WHAT THE EXERCISE ASKS ->
The answer must be a word-for-word copy of the records below, with every picture left out.

DATA LISTING ->
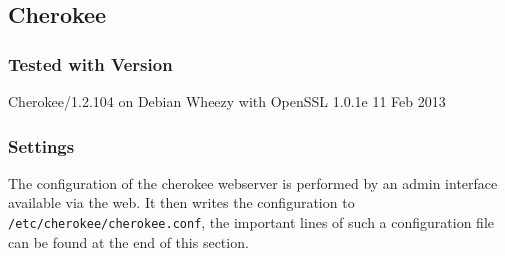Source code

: \subsection{Cherokee}

\subsubsection{Tested with Version}
\begin{itemize*}
    \item Cherokee/1.2.104 on Debian Wheezy with OpenSSL 1.0.1e 11 Feb 2013
\end{itemize*}

\subsubsection{Settings}

The configuration of the cherokee webserver is performed by an admin interface available via the web. It then writes the configuration to \texttt{/etc/cherokee/cherokee.conf}, the important lines of such a configuration file can be found at the end of this section.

ANSWER AREA ->
Source code

: \subsection{Cherokee}

\subsubsection{Tested with Version}
\begin{itemize*}
    \item Cherokee/1.2.104 on Debian Wheezy with OpenSSL 1.0.1e 11 Feb 2013
\end{itemize*}

\subsubsection{Settings}

The configuration of the cherokee webserver is performed by an admin interface available via the web. It then writes the configuration to \texttt{/etc/cherokee/cherokee.conf}, the important lines of such a configuration file can be found at the end of this section.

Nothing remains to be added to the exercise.